┏━━

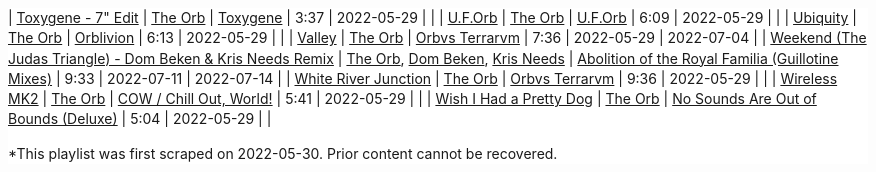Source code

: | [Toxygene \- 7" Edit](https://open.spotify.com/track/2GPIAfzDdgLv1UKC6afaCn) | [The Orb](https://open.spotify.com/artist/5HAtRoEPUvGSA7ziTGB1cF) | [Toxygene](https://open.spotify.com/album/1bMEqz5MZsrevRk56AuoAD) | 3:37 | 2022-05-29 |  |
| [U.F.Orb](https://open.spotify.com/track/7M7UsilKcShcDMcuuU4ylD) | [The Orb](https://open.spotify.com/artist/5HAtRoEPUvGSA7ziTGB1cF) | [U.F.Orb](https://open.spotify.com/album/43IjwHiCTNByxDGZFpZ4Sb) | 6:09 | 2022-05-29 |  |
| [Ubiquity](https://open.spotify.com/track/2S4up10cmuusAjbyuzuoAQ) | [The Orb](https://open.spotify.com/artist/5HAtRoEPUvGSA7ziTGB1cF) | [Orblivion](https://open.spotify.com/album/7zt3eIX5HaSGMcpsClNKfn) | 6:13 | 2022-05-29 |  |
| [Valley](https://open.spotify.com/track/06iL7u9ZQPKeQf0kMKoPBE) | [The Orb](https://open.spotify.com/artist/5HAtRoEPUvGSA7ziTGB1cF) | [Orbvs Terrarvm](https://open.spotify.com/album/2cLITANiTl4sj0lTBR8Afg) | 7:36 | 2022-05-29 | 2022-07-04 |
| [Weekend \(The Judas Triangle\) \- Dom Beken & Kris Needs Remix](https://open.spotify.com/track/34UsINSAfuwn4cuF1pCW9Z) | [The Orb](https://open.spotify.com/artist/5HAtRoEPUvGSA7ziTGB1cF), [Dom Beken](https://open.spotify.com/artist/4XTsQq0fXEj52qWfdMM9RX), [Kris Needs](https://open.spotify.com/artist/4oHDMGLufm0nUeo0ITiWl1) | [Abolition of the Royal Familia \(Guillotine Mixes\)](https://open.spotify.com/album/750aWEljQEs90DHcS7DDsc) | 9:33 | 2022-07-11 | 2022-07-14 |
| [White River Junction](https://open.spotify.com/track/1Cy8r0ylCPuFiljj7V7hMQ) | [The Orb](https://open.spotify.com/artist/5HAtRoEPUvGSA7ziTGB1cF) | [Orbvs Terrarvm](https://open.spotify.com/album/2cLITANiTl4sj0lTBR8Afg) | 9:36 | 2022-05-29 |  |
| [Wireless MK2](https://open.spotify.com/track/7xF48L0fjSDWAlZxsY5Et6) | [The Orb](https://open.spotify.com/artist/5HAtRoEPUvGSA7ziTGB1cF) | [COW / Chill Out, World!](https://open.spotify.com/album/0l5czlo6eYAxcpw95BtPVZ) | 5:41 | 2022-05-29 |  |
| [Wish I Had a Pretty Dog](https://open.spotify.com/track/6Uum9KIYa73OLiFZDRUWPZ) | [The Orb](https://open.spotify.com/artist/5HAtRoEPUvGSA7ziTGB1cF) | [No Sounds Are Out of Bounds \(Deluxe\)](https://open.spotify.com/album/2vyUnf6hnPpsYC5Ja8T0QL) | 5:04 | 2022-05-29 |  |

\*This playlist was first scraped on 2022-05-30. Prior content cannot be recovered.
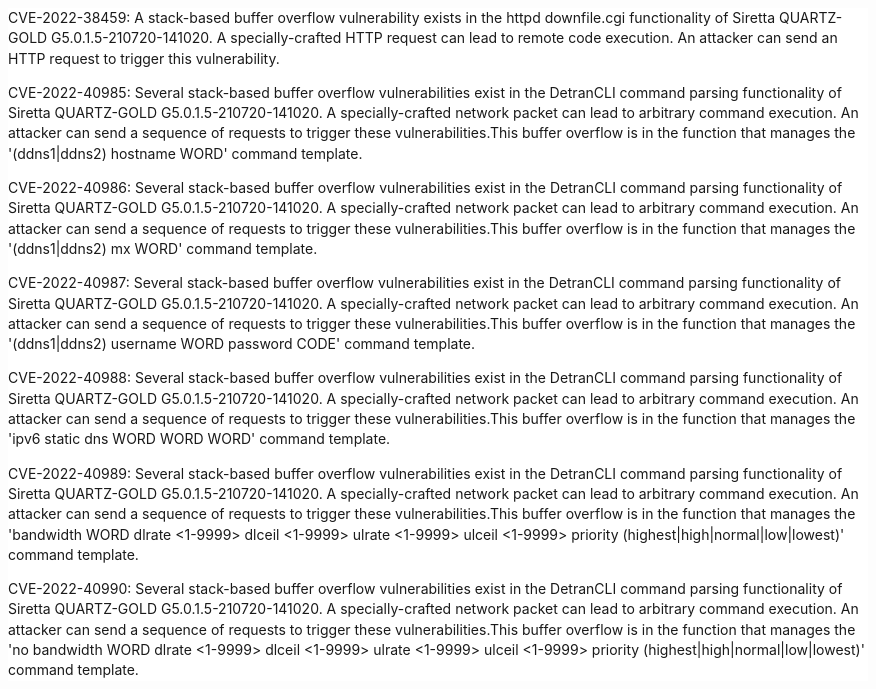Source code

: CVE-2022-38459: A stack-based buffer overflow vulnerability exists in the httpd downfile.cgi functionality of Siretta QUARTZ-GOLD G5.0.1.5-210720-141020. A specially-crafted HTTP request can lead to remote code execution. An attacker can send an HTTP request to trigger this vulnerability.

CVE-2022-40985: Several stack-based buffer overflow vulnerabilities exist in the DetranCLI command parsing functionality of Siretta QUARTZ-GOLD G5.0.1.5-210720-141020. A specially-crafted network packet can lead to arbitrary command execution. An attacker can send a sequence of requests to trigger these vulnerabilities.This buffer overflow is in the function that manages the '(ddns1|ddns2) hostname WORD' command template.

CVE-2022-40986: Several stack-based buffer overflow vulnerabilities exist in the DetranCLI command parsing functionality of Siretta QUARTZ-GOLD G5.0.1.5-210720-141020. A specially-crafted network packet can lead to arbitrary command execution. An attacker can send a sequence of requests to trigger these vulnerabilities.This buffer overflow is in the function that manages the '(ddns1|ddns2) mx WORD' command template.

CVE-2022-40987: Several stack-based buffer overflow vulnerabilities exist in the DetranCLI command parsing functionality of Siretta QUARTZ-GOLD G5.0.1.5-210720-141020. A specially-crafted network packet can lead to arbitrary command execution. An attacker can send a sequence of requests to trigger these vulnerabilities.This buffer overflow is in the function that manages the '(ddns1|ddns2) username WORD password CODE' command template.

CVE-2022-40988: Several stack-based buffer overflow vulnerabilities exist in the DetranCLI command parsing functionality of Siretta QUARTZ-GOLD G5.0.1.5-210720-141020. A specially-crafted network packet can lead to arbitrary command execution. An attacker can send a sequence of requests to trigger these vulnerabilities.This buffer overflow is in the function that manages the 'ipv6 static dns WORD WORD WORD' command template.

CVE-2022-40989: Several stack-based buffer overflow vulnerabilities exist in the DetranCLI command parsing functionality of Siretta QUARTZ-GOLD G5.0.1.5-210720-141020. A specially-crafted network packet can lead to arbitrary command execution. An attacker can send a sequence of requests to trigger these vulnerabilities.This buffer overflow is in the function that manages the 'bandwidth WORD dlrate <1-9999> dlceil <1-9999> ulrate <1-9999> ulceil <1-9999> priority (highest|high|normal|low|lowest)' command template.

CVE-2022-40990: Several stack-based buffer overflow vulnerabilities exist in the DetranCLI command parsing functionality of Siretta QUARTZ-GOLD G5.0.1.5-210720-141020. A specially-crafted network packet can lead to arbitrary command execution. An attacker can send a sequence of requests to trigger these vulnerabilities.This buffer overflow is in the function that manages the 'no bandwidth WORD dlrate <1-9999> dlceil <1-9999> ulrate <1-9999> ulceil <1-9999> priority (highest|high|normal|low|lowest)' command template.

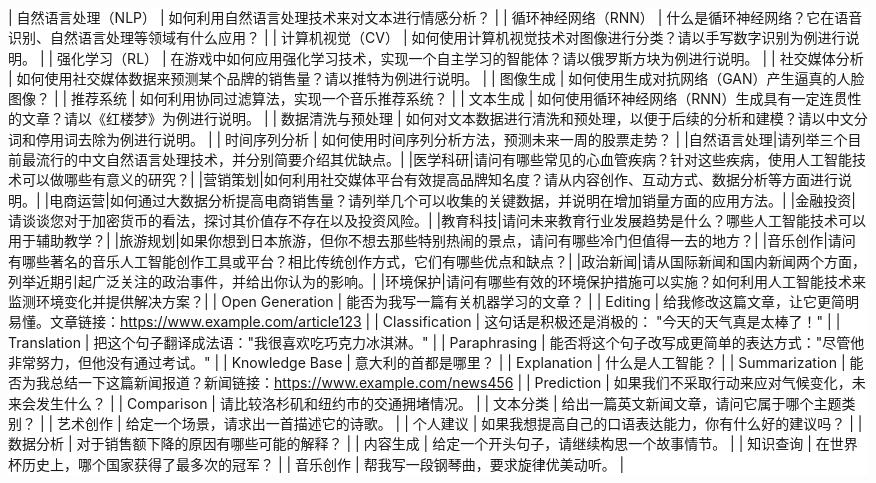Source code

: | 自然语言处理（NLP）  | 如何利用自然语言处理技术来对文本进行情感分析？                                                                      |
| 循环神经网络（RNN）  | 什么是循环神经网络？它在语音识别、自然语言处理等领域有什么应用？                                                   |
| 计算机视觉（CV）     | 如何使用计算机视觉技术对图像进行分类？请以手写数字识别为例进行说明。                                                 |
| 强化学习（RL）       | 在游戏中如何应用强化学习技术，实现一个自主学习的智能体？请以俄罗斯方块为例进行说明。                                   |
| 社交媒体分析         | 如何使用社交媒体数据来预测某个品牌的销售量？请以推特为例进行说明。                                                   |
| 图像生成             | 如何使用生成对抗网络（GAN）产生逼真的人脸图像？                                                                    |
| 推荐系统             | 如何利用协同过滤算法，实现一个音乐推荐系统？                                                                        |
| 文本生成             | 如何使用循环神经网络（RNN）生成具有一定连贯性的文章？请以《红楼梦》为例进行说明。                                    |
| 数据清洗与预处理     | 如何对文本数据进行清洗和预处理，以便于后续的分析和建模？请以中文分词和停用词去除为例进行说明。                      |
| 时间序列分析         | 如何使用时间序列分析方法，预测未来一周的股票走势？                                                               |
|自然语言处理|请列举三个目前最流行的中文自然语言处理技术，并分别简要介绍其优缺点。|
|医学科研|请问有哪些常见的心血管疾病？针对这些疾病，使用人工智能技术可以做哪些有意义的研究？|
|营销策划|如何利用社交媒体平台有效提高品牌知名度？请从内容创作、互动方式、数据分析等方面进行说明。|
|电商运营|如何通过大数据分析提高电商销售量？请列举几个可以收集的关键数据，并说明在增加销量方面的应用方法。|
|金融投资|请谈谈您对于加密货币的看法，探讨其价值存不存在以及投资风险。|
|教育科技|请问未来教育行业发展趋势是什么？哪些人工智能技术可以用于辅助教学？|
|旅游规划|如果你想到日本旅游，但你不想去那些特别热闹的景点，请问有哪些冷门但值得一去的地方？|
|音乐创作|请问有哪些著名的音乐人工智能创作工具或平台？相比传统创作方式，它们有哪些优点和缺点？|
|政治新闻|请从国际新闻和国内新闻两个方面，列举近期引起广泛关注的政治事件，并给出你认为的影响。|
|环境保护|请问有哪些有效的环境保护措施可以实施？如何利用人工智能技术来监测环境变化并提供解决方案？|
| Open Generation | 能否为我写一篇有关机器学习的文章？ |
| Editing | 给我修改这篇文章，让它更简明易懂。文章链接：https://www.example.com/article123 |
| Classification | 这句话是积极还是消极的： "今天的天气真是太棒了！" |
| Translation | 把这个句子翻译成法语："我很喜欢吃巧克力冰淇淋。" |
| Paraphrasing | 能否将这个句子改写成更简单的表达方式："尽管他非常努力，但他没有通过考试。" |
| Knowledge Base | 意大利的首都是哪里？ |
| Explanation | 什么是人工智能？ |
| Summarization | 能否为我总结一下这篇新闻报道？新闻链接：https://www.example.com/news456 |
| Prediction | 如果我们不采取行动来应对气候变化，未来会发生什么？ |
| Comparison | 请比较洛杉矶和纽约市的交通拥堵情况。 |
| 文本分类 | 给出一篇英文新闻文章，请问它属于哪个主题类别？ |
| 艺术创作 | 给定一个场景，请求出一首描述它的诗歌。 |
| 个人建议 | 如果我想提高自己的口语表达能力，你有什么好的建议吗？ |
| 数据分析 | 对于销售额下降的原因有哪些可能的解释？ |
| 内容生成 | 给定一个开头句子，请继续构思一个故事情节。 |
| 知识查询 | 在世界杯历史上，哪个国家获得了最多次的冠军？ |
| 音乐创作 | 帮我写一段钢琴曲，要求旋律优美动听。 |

┗━━

**AIM OF THE EXERCISE**
Print exactly the lines of the listing above starting at the line containing "trigger this vulnerability." and ending at the line containing "CVE-2022-40988: Several stack-based", both included.

**TASK SOLUTION**
: CVE-2022-38459: A stack-based buffer overflow vulnerability exists in the httpd downfile.cgi functionality of Siretta QUARTZ-GOLD G5.0.1.5-210720-141020. A specially-crafted HTTP request can lead to remote code execution. An attacker can send an HTTP request to trigger this vulnerability.

CVE-2022-40985: Several stack-based buffer overflow vulnerabilities exist in the DetranCLI command parsing functionality of Siretta QUARTZ-GOLD G5.0.1.5-210720-141020. A specially-crafted network packet can lead to arbitrary command execution. An attacker can send a sequence of requests to trigger these vulnerabilities.This buffer overflow is in the function that manages the '(ddns1|ddns2) hostname WORD' command template.

CVE-2022-40986: Several stack-based buffer overflow vulnerabilities exist in the DetranCLI command parsing functionality of Siretta QUARTZ-GOLD G5.0.1.5-210720-141020. A specially-crafted network packet can lead to arbitrary command execution. An attacker can send a sequence of requests to trigger these vulnerabilities.This buffer overflow is in the function that manages the '(ddns1|ddns2) mx WORD' command template.

CVE-2022-40987: Several stack-based buffer overflow vulnerabilities exist in the DetranCLI command parsing functionality of Siretta QUARTZ-GOLD G5.0.1.5-210720-141020. A specially-crafted network packet can lead to arbitrary command execution. An attacker can send a sequence of requests to trigger these vulnerabilities.This buffer overflow is in the function that manages the '(ddns1|ddns2) username WORD password CODE' command template.

CVE-2022-40988: Several stack-based buffer overflow vulnerabilities exist in the DetranCLI command parsing functionality of Siretta QUARTZ-GOLD G5.0.1.5-210720-141020. A specially-crafted network packet can lead to arbitrary command execution. An attacker can send a sequence of requests to trigger these vulnerabilities.This buffer overflow is in the function that manages the 'ipv6 static dns WORD WORD WORD' command template.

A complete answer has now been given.